Pope Benedict on Baby Names: A global game of telephone
Headlines from around the world today:
Pope rails against rise of un-Christian names
The Pope has warned parents against giving children celebrity-inspired names and urged them to turn to the Bible for inspiration instead.
- The Daily Telegraph, U.K.
Look to Bible, not Hollywood: pope
- Montreal Gazette, Canada
Pope blasts star names
- The Age, Australia
From these, you might gather that Pope Benedict XVI made remarks critical of modern naming trends, and placed the blame on parents' imitation of Hollywood celebrities. Strangely, you would be completely wrong.
The headlines were prompted by a Papal homily following a cherished annual rite: the baptism of 21 infants at the Sistine Chapel to mark the close of the Christmas season. The theme of the Pope's address was the gift and responsibility of baptism, with the pontiff encouraging his flock to "rediscover the beauty of being baptized."

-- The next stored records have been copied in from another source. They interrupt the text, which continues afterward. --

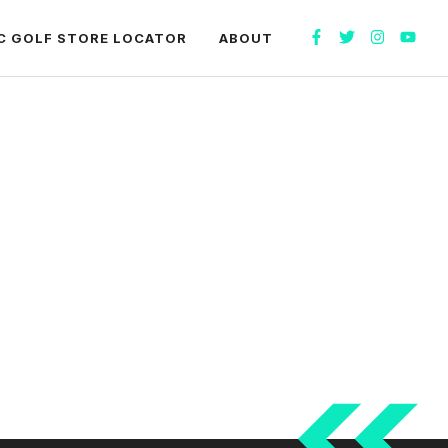
C GOLF STORE LOCATOR
ABOUT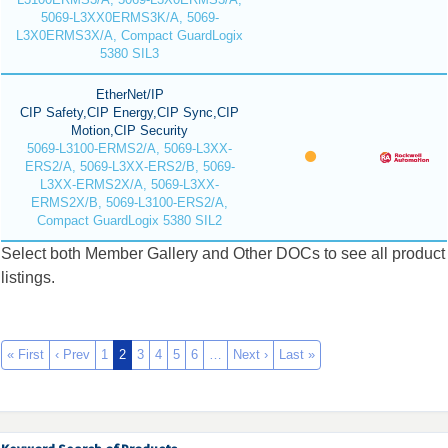
5069-L3XX0ERMS3K/A, 5069-
L3X0ERMS3X/A, Compact GuardLogix
5380 SIL3
EtherNet/IP
CIP Safety,CIP Energy,CIP Sync,CIP
Motion,CIP Security
5069-L3100-ERMS2/A, 5069-L3XX-
ERS2/A, 5069-L3XX-ERS2/B, 5069-
L3XX-ERMS2X/A, 5069-L3XX-
ERMS2X/B, 5069-L3100-ERS2/A,
Compact GuardLogix 5380 SIL2
Select both Member Gallery and Other DOCs to see all product
listings.
« First
‹ Prev
1
2
3
4
5
6
…
Next ›
Last »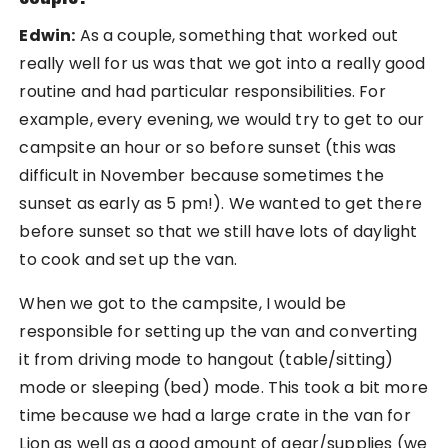
Edwin:
As a couple, something that worked out
really well for us was that we got into a really good
routine and had particular responsibilities. For
example, every evening, we would try to get to our
campsite an hour or so before sunset (this was
difficult in November because sometimes the
sunset as early as 5 pm!). We wanted to get there
before sunset so that we still have lots of daylight
to cook and set up the van.
When we got to the campsite, I would be
responsible for setting up the van and converting
it from driving mode to hangout (table/sitting)
mode or sleeping (bed) mode. This took a bit more
time because we had a large crate in the van for
Lion as well as a good amount of gear/supplies (we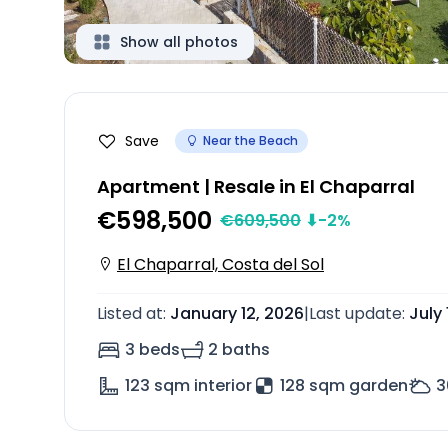
Show all photos
Save
Near the Beach
Apartment | Resale in El Chaparral
€598,500
€
609,500
⬇
-2
%
El Chaparral, Costa del Sol
Listed at
:
January 12, 2026
|
Last update
:
July 
3 beds
2 baths
123
sqm interior
128 sqm garden
3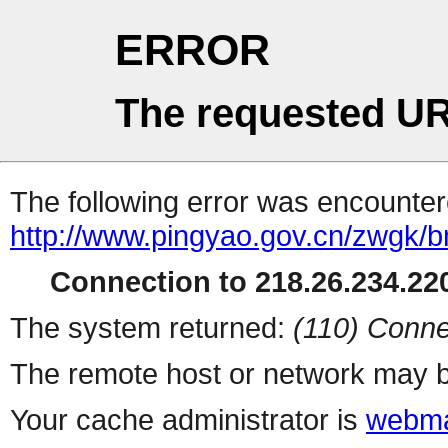
ERROR
The requested UR
The following error was encountere
http://www.pingyao.gov.cn/zwgk/
Connection to 218.26.234.220
The system returned:
(110) Conne
The remote host or network may b
Your cache administrator is
webma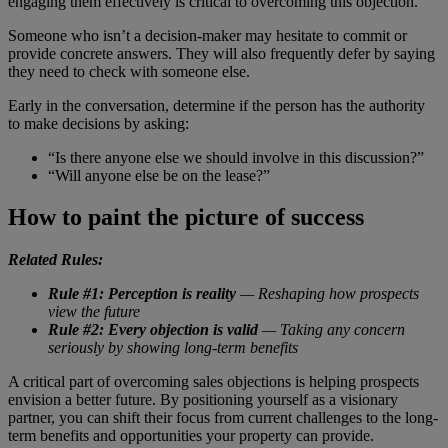
engaging them effectively is critical to overcoming this objection.
Someone who isn’t a decision-maker may hesitate to commit or
provide concrete answers. They will also frequently defer by saying
they need to check with someone else.
Early in the conversation, determine if the person has the authority
to make decisions by asking:
“Is there anyone else we should involve in this discussion?”
“Will anyone else be on the lease?”
How to paint the picture of success
Related Rules:
Rule #1: Perception is reality
— Reshaping how prospects
view the future
Rule #2: Every objection is valid
— Taking any concern
seriously by showing long-term benefits
A critical part of overcoming sales objections is helping prospects
envision a better future. By positioning yourself as a visionary
partner, you can shift their focus from current challenges to the long-
term benefits and opportunities your property can provide.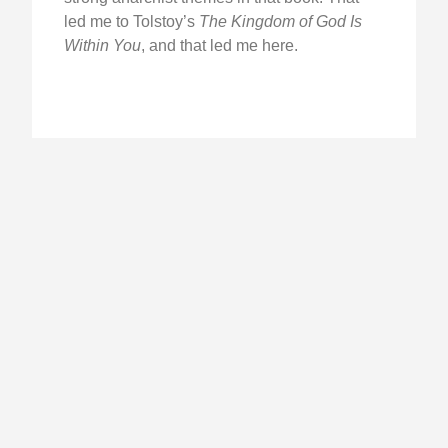
led me to Tolstoy’s
The Kingdom of God Is
Within You
, and that led me here.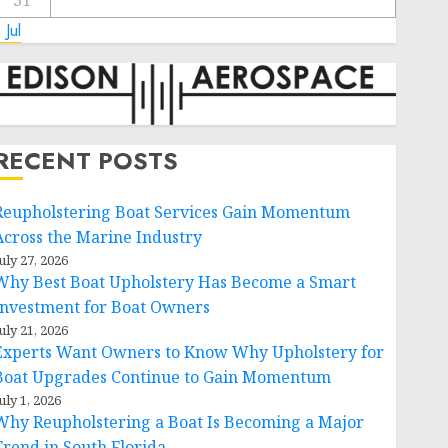
31
 Jul
RECENT POSTS
Reupholstering Boat Services Gain Momentum
Across the Marine Industry
uly 27, 2026
Why Best Boat Upholstery Has Become a Smart
Investment for Boat Owners
uly 21, 2026
Experts Want Owners to Know Why Upholstery for
Boat Upgrades Continue to Gain Momentum
uly 1, 2026
Why Reupholstering a Boat Is Becoming a Major
Trend in South Florida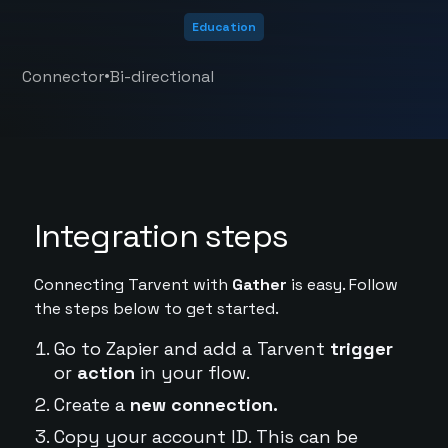
Education
•
Connector
Bi-directional
Integration steps
Connecting Tarvent with
Gather
is easy. Follow
the steps below to get started.
Go to Zapier and add a Tarvent
trigger
or
action
in your flow.
Create a
new connection.
Copy your account ID. This can be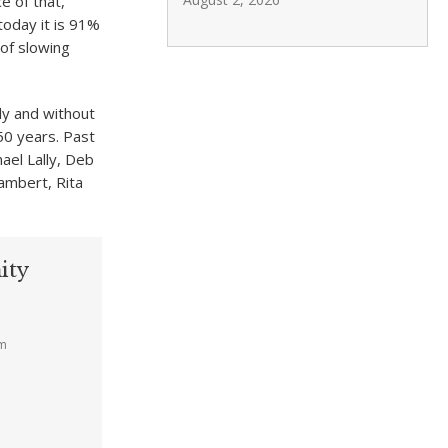
e of that,
today it is 91%
 of slowing
ly and without
50 years. Past
ael Lally, Deb
ambert, Rita
ity
am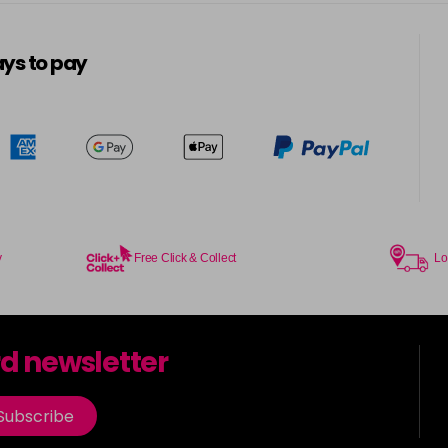
5-13
in stock
ys to pay
5-3
in stock
5-334
in stock
5-34
in stock
5-35
y
Free Click & Collect
Lo
in stock
5-7
rd newsletter
in stock
5-73
Subscribe
in stock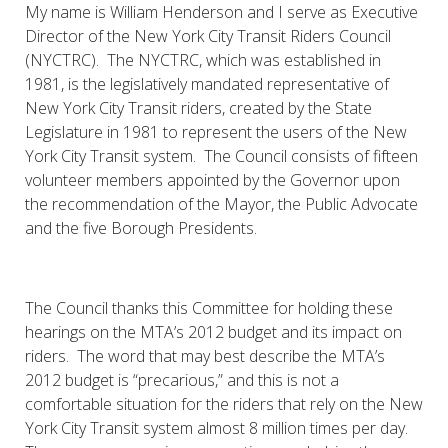
My name is William Henderson and I serve as Executive
Director of the New York City Transit Riders Council
(NYCTRC). The NYCTRC, which was established in
1981, is the legislatively mandated representative of
New York City Transit riders, created by the State
Legislature in 1981 to represent the users of the New
York City Transit system. The Council consists of fifteen
volunteer members appointed by the Governor upon
the recommendation of the Mayor, the Public Advocate
and the five Borough Presidents.
The Council thanks this Committee for holding these
hearings on the MTA’s 2012 budget and its impact on
riders. The word that may best describe the MTA’s
2012 budget is “precarious,” and this is not a
comfortable situation for the riders that rely on the New
York City Transit system almost 8 million times per day.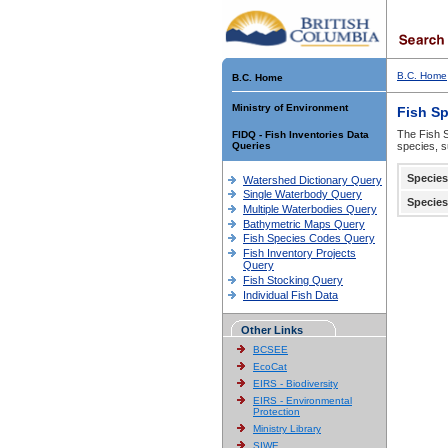
B.C. Home
B.C. Home
Ministry of Environment
Fish S
The Fish S
FIDQ - Fish Inventories Data
Queries
species, s
Species
Watershed Dictionary Query
Single Waterbody Query
Species
Multiple Waterbodies Query
Bathymetric Maps Query
Fish Species Codes Query
Fish Inventory Projects
Query
Fish Stocking Query
Individual Fish Data
Other Links
BCSEE
EcoCat
EIRS - Biodiversity
EIRS - Environmental
Protection
Ministry Library
SIWE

You can read the Catholic News Service report on the event. If you do, you'll notice that the word "name" is not even mentioned. Curious, eh? In fact, "name" appears only once in the homily itself, in a discussion of the transformational power of baptism:
"It is not by chance, in fact, that every baptized person acquires the character of the Son, starting from their Christian name, an indisputable sign that the Holy Spirit brings man to be born again from the womb of the Church. Blessed Antonio Rosmini says that 'the baptized person undergoes a secret but most powerful operation by which he is raised up to the supernatural order, he is placed in communication with God.'"
So how the heck do you get from that to "Pope blasts star names"?
As far as I can tell, one enterprising reporter, most likely at the Daily Telegraph, saw a hook to talk about wacky celebrity baby names. Ooh, a chance to bash Becks and Gwyneth! So the reporter took some liberties interpreting the homily. In the Telegraph, statements the Pope made about baptism (an "indelible seal") were said to have been made about names instead. A better story that way, no?
Not to be outdone, reporters at other outlets embellished the story, sometimes adding brand-new papal quotes about names. From Fox News: "The pope added that family life is 'being threatened' with the use of non-Christian names."
Continuing our global game of telephone, more and more outlets picked up the fascinating story of the Pope's assault on baby names. Reading his actual homily, though, must have been too much work. Instead, they devoted their efforts to thinking up celebrity baby names that were sure to make the Pope's hit list. Amusingly, a number of the "wacky" examples cited, like Falco and Cruz, are actually classic saintly names.
In the end, I think this fake story had legs for the same reasons that urban legend names do. It's something that people want to believe. Bashing celebrity baby names has become a global bloodsport, and enlisting the Pope is a handy way to legitimize it.